Me: No-one knows, our existence is a long, bleak road upon which we travel until the final embrace of death
Son: I mean when does this party end?
Me: 7.30
Me: I need to start buying gifts for people; Christmas is coming up.
Also me: *buying myself a Burr Coffee Grinder* I’m technically people, so….
My kids got to meet a fireman at dinner last night. How and why they got to meet a fireman is not important.
Stop bringing shitty Bluetooth speakers on hikes.
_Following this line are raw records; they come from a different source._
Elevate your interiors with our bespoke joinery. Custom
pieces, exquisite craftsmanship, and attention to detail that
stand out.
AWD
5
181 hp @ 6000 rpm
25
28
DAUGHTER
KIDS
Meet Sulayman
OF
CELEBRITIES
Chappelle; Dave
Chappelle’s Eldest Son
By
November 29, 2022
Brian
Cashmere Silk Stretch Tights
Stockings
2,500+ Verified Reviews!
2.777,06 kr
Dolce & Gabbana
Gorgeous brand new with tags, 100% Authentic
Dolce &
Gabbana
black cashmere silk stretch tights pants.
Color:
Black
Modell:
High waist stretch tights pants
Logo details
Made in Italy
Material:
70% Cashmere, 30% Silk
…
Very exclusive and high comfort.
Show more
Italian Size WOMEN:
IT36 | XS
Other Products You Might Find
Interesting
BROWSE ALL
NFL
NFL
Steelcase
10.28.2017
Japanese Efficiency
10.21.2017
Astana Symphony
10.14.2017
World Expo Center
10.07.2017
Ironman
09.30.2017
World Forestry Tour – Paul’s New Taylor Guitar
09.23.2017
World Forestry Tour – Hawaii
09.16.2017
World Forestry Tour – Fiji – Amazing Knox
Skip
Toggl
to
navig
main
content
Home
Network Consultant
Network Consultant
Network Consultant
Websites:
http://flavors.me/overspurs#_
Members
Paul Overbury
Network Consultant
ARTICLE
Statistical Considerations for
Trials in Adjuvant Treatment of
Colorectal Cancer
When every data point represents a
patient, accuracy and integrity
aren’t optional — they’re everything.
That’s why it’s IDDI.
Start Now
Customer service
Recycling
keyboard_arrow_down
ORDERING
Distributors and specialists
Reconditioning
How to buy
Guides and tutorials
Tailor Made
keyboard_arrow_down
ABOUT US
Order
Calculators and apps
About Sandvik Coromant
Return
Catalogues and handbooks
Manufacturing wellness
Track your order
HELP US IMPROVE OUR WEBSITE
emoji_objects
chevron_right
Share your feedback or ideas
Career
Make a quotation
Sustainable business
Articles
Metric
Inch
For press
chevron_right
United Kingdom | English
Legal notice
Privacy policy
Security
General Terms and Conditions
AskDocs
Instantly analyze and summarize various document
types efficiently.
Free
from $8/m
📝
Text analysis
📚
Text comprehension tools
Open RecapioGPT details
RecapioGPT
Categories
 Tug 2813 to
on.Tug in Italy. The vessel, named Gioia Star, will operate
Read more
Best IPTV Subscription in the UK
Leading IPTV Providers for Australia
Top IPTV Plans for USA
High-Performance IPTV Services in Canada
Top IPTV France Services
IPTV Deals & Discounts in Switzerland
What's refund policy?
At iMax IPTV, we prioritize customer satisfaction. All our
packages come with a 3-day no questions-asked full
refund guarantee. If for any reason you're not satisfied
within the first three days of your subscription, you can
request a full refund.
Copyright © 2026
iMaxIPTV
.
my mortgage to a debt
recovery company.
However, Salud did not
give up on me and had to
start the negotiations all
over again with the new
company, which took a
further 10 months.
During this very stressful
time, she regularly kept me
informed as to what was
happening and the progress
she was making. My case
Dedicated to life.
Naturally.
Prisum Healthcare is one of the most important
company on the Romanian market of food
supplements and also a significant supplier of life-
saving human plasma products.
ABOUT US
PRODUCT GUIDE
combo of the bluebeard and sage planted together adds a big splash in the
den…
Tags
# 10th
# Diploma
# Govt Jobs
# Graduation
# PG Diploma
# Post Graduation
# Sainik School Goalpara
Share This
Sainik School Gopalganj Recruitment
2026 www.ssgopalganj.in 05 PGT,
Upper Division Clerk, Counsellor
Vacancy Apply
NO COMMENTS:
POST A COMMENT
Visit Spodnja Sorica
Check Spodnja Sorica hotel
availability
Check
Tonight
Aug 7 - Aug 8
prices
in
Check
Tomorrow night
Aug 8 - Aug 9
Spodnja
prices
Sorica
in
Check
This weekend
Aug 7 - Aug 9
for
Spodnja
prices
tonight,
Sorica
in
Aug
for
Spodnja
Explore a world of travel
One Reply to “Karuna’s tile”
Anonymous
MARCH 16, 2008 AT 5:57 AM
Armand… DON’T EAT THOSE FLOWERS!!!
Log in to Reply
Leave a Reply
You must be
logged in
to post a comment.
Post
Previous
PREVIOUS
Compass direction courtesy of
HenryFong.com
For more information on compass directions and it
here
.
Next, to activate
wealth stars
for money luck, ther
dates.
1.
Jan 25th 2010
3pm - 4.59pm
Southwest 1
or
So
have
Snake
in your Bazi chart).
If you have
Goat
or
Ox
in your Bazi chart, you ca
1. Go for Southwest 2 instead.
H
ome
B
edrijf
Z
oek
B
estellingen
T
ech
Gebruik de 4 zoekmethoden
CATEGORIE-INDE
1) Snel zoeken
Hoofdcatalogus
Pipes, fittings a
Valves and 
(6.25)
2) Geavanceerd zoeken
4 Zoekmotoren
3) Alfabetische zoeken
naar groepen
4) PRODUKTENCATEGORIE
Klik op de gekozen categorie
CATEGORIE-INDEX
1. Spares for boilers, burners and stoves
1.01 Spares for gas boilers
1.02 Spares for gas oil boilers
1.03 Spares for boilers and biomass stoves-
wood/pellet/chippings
No one came to the woods to hear you listen to Katy Perry
HBO login: password must contain at least 8 characters, a number, an emoji, your college roommate’s maiden name, and a hieroglyph.
ATM: just any 4 numbers.
[prison]
PRISONER: what’s for breakfast
GUARD: every meal is bread & water
PRISONER: [is a duck] oh baby
No I don’t want to try your cranberry pie, my bladder is fine.
Everyone on earth: I’m terrible with names.
Me: Hi guys!
Everyone on earth: Oh, hi darren!
[First Date]
Her: I’m instantaneously attracted to men with power.Me: Nice. I just paid my electric bill.
i just want a guy i can call papi (not in the grandpa way)
Always leave your door unlocked when you shower in case your kids have an emergency. Like when they have to show you how big their aluminum foil ball is.